[minor] The way AllowOther is handled is confusing
As a preface, I don't know much about how fuse works.
I created a new rust project, referenced this crate and copied the simple example into main.rs. So far so good.
On startup, it fails with
fusermount3: option allow_other only allowed if 'user_allow_other' is set in /etc/fuse.conf
Of course, the simple option would be to do that, but instead I'm looking for why 'allow_other ' is set at all, because it's not done by me.
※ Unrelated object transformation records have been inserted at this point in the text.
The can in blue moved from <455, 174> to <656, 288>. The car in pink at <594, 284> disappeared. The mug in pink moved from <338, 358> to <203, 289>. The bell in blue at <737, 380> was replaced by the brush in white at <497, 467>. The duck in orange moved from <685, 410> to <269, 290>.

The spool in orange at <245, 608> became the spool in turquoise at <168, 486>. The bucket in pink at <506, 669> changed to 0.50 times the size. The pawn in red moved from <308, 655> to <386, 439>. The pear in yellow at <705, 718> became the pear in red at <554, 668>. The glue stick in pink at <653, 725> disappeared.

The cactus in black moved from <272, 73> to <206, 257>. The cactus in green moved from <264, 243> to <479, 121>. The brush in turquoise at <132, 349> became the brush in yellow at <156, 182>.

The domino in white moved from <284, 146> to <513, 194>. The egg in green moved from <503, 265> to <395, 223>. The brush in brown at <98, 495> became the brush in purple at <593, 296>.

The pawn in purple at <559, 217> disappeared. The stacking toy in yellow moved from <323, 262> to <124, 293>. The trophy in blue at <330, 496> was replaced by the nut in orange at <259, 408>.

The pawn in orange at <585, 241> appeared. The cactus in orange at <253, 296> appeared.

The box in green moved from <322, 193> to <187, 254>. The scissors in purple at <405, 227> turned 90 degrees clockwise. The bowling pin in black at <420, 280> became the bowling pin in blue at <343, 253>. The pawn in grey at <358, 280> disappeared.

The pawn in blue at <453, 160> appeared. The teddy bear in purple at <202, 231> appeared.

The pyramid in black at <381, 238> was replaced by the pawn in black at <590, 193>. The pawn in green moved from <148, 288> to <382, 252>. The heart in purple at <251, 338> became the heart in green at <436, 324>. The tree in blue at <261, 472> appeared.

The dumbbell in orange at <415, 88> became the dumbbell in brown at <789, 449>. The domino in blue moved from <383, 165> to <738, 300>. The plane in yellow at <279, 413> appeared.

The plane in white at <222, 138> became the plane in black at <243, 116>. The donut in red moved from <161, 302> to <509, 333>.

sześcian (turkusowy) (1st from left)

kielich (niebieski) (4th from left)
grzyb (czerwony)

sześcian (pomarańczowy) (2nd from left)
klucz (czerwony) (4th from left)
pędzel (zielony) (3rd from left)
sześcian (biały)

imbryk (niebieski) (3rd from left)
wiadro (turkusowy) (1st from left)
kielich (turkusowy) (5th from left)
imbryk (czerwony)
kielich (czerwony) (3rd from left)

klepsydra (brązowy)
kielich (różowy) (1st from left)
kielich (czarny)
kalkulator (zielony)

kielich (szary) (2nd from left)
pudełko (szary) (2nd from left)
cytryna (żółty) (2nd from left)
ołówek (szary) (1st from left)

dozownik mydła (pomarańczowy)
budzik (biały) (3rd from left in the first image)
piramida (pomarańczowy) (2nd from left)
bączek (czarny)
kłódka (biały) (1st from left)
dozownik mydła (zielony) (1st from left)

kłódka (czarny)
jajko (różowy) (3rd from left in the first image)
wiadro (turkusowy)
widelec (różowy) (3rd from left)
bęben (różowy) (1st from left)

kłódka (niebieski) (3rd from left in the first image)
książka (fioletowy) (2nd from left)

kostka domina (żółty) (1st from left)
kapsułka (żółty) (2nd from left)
Running it with verbose logging shows:
[2024-11-25T23:20:03.185848941Z WARN fuser::session] Given auto_unmount without allow_root or allow_other; adding allow_other, with userspace permission handling
And in session I find:
// If AutoUnmount is requested, but not AllowRoot or AllowOther we enforce the ACL
// ourself and implicitly set AllowOther because fusermount needs allow_root or allow_other
// to handle the auto_unmount option
let (file, mount) = if options.contains(&MountOption::AutoUnmount)
&& !(options.contains(&MountOption::AllowRoot)
|| options.contains(&MountOption::AllowOther))
{
warn!("Given auto_unmount without allow_root or allow_other; adding allow_other, with userspace permission handling");
let mut modified_options = options.to_vec();
modified_options.push(MountOption::AllowOther);
Mount::new(mountpoint, &modified_options)?
} else {
Mount::new(mountpoint, options)?
};
Aha, I think, and add AllowRoot in main.rs.
And ... it still fails with the same error???
A little bit of digging later, I see, in mountoptions.rs:
// Format option to be passed to libfuse or kernel
pub fn option_to_string(option: &MountOption) -> String {
match option {
// [...]
MountOption::AllowOther => "allow_other".to_string(),
// AllowRoot is implemented by allowing everyone access and then restricting to
// root + owner within fuser
MountOption::AllowRoot => "allow_other".to_string(),
// [...]
}
}
So the only option (besides setting 'user_allow_other' in /etc/fuse.conf) is to remove AutoUnmount from main.rs. Which is added unconditionally, despite AllowOther being behind a check of fuse_allow_other_enabled.
Of course this is a trivial issue, just wanted to report it. please feel free to close it.
I have just hit this issue. The docs for 0.15.1 of fuser state:
AutoUnmount Automatically unmount when the mounting process exits
AutoUnmount requires AllowOther or AllowRoot. If AutoUnmount is set and neither Allow... is set, the FUSE configuration must permit allow_other, otherwise mounting will fail.
I would like to enable AutoUnmount by enabling AllowRoot without enabling AllowOther - as I want to have the filesystem be unmounted when my application exits. I'd like to avoid adding AllowOther (which this seems to be under the covers).
Is this possible, or impossible due to an underlying fuse limitation?
If not possible, would be worth updating the docs to make this restriction clear.
I was doing some vibe coding with my friendly neighborhood LLM because I'm a baby Rustacean who can barely mutate a reference, and we got stuck on this. Essentially, there's nothing in IDE to tell us that the two options are related. Setting Auto without explicitly setting Allow should generate a warning, otherwise the subsequent error makes no sense. (does it generate a warning? I don't know. my project is currently generating a lot of warnings). On the other hand... if the options are set at runtime, how can the compiler catch it? a puzzle that's truly beyond the reach of my claws.
Adding AllowOther automatically when AutoUnmount is specified seems like a fairly dangerous default to me. AllowOther has potential security implications and the developer should really specify it explicitly so that they are aware the security implications are there. I would rather get an error if I specify AutoUnmount without AllowOther instead of the current automatic behavior.
PS: I know there is a warning logged when AllowOther is automatically added, but this warning does not show up if you don't have logging configured. In production it is quite likely that you either don't have logging configured or don't check the logs unless something breaks, making it easy to miss this warning.